Brief A — Decide whether each statement below agrees with the commentary on public education, answering yes or no and quoting the text's deciding words: (i) private universities are in a position to fill the gap that public universities fill; (ii) private universities have become an important growth industry in the service sector; (iii) most young secondary-school graduates who seek higher education can afford private universities.
Brief B — Reproduce the part of the commentary on public education starting with "The continuing importance" and going on through "our educational system.".

Text under study —
┌──
Committed to PEOPLE'S RIGHT TO KNOW
Vol. 5 Num 624 Wed. March 01, 2006  
   
Point-Counterpoint


The continuing importance of public education


I have for long focused on the importance of restoring excellence to public higher education. Our public universities fill a gap which our growing number of private universities are not in a position to fill. Given the deteriorating conditions in our public universities, it occasions little surprise that more and more of those who can afford it are opting for private universities, which have emerged as an important growth industry in our service sector. However, only a fraction of the increasing numbers of young people who are graduating from our secondary schools who are seeking higher education, can afford to attend private universities. As a result, the intake into our public institutions of higher educa

tion has also significantly expanded. Our public institutions, therefore, still remain an indispensable part of our educational system.
└──
Data for review —
┌──
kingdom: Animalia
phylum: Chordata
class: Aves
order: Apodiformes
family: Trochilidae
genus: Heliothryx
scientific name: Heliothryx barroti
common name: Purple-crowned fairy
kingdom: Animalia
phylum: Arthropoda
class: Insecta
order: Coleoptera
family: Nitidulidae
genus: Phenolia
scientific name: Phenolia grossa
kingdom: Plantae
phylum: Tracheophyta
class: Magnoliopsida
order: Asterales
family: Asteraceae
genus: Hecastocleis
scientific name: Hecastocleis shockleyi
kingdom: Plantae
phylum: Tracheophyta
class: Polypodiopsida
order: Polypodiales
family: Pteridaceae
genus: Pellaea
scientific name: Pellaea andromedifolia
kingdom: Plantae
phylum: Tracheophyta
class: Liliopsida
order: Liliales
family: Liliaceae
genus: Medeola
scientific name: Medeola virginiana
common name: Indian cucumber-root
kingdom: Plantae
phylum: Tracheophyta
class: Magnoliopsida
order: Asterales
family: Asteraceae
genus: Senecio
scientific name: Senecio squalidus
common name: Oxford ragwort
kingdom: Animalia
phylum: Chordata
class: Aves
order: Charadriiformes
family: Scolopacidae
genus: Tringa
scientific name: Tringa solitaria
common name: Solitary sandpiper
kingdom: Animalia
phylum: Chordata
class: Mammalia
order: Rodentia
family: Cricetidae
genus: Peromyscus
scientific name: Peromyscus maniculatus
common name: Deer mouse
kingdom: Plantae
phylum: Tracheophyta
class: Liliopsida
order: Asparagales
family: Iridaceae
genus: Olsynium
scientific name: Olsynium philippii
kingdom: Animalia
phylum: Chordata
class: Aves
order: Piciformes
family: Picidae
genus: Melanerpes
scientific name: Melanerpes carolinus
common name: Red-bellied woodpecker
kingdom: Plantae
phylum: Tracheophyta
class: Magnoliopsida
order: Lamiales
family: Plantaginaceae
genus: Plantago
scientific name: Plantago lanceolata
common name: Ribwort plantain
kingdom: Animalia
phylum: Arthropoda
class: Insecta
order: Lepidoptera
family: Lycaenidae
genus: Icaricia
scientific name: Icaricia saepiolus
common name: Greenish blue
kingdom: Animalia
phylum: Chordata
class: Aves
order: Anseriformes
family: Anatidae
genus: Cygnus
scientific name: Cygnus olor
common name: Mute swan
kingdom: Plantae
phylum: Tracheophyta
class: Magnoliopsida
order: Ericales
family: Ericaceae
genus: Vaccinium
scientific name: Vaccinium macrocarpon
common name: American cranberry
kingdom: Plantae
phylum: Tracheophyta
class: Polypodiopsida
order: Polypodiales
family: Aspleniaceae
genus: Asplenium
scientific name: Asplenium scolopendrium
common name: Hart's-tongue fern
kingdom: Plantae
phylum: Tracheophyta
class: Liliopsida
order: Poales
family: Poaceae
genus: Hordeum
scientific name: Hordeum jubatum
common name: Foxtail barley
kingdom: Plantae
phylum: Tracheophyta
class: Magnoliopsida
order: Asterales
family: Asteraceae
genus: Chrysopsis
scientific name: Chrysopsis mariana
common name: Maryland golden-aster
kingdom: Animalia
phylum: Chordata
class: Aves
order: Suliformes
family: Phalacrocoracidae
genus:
└──
Task output A —
(i) No: "Our public universities fill a gap which our growing number of private universities are not in a position to fill."
(ii) Yes: "private universities, which have emerged as an important growth industry in our service sector."
(iii) No: "only a fraction of the increasing numbers of young people who are graduating from our secondary schools who are seeking higher education, can afford to attend private universities."

Task output B —
The continuing importance of public education


I have for long focused on the importance of restoring excellence to public higher education. Our public universities fill a gap which our growing number of private universities are not in a position to fill. Given the deteriorating conditions in our public universities, it occasions little surprise that more and more of those who can afford it are opting for private universities, which have emerged as an important growth industry in our service sector. However, only a fraction of the increasing numbers of young people who are graduating from our secondary schools who are seeking higher education, can afford to attend private universities. As a result, the intake into our public institutions of higher educa

tion has also significantly expanded. Our public institutions, therefore, still remain an indispensable part of our educational system.